— The data —
------------------------------------------------
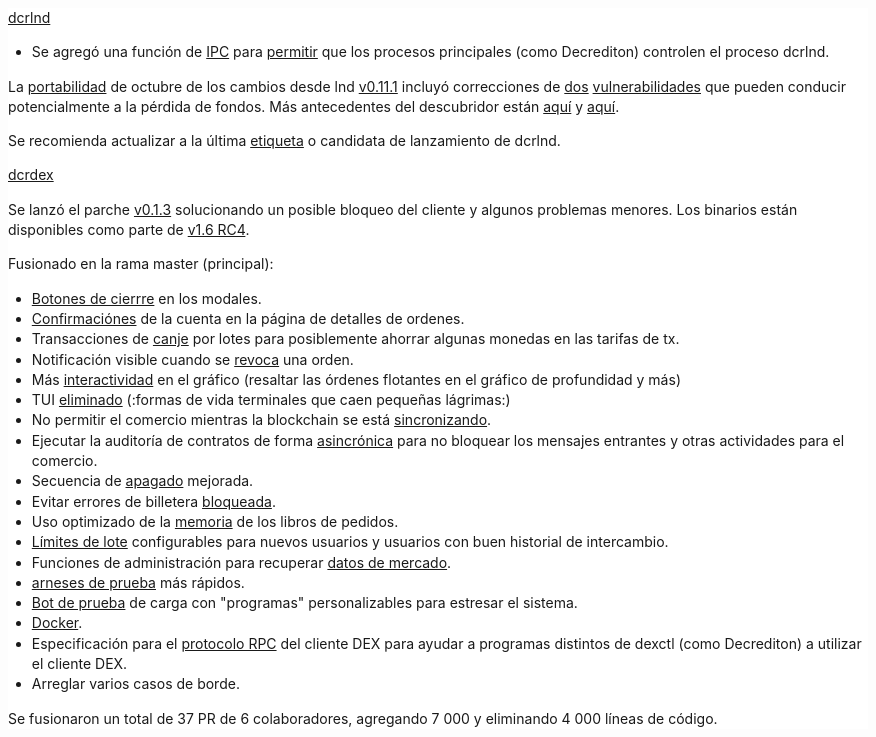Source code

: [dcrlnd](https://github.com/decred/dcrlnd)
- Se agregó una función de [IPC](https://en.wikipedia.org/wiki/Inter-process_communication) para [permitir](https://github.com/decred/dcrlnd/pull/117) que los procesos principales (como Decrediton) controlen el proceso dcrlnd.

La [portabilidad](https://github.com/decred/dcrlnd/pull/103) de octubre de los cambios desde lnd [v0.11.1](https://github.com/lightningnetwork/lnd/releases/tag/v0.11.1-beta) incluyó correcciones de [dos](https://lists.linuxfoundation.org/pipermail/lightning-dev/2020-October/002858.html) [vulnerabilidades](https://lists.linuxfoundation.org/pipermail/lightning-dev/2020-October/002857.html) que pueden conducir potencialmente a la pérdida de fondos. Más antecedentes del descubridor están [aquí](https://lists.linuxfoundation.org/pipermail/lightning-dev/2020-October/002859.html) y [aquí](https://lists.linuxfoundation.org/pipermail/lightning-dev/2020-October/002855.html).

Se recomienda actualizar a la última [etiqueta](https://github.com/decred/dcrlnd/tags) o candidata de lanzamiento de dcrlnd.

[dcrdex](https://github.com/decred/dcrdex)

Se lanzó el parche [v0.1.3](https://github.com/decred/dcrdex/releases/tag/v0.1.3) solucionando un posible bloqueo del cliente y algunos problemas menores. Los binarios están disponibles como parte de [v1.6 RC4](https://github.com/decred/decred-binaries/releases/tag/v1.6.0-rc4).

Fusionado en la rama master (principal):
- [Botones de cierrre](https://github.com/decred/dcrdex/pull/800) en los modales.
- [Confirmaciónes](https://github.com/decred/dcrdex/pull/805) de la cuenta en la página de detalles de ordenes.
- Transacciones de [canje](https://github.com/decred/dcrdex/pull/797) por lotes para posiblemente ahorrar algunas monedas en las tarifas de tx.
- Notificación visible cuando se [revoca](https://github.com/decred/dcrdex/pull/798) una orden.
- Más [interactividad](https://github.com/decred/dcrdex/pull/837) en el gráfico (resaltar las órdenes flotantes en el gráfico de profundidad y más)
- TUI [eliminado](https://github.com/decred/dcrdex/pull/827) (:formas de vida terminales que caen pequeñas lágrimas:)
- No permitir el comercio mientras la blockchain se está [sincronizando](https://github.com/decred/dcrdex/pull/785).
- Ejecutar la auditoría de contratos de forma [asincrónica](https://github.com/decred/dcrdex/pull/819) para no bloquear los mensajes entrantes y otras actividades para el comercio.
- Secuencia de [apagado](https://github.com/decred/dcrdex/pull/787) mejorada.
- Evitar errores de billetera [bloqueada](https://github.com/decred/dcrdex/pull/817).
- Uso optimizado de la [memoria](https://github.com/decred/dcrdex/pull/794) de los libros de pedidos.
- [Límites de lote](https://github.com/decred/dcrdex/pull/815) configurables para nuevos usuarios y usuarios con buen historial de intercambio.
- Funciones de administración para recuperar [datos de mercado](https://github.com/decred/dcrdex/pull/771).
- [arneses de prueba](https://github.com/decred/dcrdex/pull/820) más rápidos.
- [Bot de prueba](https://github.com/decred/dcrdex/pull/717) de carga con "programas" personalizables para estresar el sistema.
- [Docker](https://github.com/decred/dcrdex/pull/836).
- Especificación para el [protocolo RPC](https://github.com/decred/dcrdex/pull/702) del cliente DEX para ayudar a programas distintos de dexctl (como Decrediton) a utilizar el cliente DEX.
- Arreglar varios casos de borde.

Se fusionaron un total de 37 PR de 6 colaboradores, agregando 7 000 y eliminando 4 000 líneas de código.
------------------------------------------------
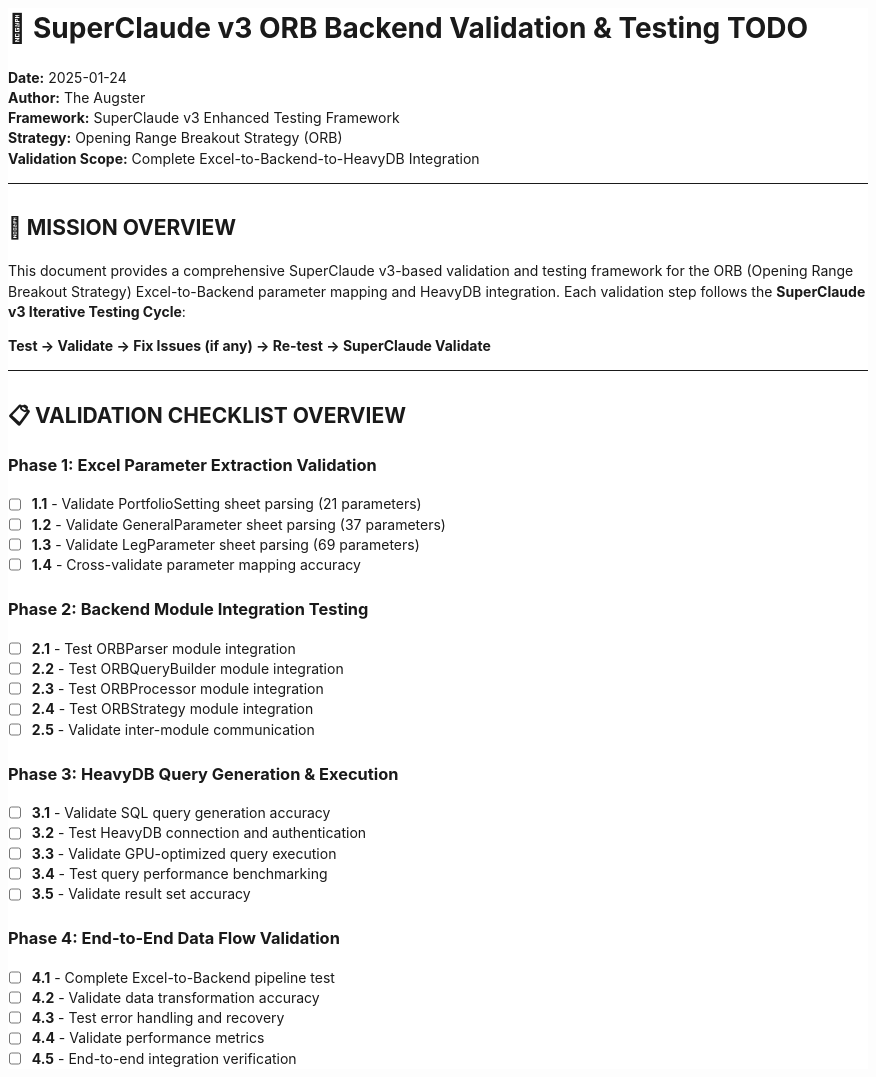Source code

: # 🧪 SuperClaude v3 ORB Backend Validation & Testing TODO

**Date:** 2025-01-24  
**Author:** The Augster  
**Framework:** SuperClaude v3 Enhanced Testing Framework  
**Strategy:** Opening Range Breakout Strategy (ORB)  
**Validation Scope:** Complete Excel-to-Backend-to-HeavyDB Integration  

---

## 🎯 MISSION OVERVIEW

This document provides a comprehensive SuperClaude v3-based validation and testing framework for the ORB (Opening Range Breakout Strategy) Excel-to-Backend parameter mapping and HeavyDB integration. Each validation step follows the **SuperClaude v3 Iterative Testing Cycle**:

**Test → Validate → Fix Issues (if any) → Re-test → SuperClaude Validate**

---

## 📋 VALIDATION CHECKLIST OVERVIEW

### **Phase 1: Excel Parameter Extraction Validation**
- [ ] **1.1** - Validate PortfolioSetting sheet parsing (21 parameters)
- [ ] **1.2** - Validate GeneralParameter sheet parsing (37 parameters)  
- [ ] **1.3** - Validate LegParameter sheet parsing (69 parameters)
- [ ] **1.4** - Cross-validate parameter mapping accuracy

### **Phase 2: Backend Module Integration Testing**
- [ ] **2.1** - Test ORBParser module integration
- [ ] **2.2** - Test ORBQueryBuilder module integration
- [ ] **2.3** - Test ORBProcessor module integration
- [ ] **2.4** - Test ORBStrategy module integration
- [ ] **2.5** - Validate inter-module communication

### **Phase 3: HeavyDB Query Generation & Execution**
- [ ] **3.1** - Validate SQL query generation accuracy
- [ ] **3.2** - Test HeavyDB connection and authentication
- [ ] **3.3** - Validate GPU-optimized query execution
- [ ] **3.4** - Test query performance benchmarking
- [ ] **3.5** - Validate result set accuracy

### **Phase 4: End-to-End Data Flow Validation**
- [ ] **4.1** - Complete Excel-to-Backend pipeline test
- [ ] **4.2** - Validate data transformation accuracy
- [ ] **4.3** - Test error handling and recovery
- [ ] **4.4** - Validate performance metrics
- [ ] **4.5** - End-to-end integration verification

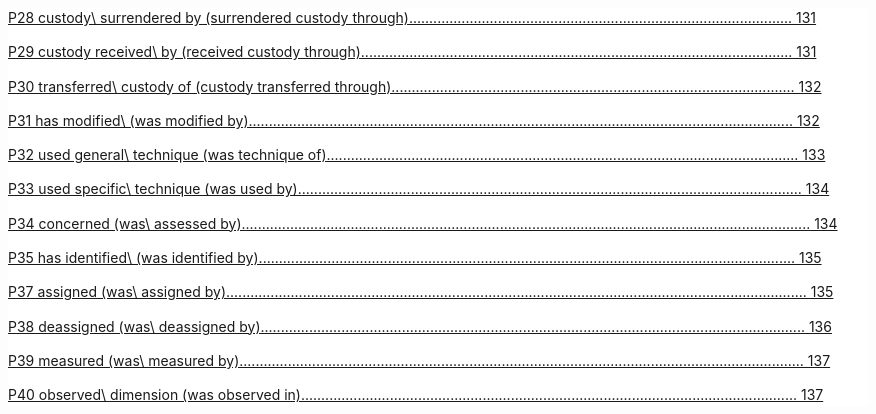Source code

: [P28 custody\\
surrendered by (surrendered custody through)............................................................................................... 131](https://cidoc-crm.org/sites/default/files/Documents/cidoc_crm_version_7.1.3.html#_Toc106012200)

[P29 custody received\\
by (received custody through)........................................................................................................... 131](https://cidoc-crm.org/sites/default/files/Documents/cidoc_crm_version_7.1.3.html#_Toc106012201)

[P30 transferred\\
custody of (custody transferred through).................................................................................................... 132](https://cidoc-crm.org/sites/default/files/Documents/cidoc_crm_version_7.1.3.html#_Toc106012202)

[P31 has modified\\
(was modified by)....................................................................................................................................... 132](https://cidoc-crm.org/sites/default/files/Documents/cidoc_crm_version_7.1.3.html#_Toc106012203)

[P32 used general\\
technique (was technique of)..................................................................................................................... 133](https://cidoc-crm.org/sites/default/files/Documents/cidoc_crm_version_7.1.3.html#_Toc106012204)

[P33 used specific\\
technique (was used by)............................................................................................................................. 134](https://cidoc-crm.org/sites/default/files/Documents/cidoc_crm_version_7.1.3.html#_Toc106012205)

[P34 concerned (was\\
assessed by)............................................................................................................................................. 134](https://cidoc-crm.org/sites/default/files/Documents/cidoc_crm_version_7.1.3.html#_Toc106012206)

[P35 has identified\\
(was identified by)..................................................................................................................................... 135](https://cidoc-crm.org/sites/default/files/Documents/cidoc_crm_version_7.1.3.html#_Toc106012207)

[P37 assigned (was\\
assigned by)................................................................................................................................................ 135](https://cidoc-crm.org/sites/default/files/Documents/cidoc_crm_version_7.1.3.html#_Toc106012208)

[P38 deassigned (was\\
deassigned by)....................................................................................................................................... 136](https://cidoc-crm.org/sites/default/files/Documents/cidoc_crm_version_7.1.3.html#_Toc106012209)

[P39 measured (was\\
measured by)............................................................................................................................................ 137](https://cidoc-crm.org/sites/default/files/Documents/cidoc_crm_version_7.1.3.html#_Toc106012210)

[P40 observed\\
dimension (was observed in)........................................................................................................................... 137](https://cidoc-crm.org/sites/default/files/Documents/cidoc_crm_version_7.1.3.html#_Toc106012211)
------------------------------------------------
— Assignment —
Your answer should consist only of the lines above between the line holding "profundidad y más)" and the line holding "- [arneses de", inclusive, each transcribed exactly.

— Answer to the exercise —
- Más [interactividad](https://github.com/decred/dcrdex/pull/837) en el gráfico (resaltar las órdenes flotantes en el gráfico de profundidad y más)
- TUI [eliminado](https://github.com/decred/dcrdex/pull/827) (:formas de vida terminales que caen pequeñas lágrimas:)
- No permitir el comercio mientras la blockchain se está [sincronizando](https://github.com/decred/dcrdex/pull/785).
- Ejecutar la auditoría de contratos de forma [asincrónica](https://github.com/decred/dcrdex/pull/819) para no bloquear los mensajes entrantes y otras actividades para el comercio.
- Secuencia de [apagado](https://github.com/decred/dcrdex/pull/787) mejorada.
- Evitar errores de billetera [bloqueada](https://github.com/decred/dcrdex/pull/817).
- Uso optimizado de la [memoria](https://github.com/decred/dcrdex/pull/794) de los libros de pedidos.
- [Límites de lote](https://github.com/decred/dcrdex/pull/815) configurables para nuevos usuarios y usuarios con buen historial de intercambio.
- Funciones de administración para recuperar [datos de mercado](https://github.com/decred/dcrdex/pull/771).
- [arneses de prueba](https://github.com/decred/dcrdex/pull/820) más rápidos.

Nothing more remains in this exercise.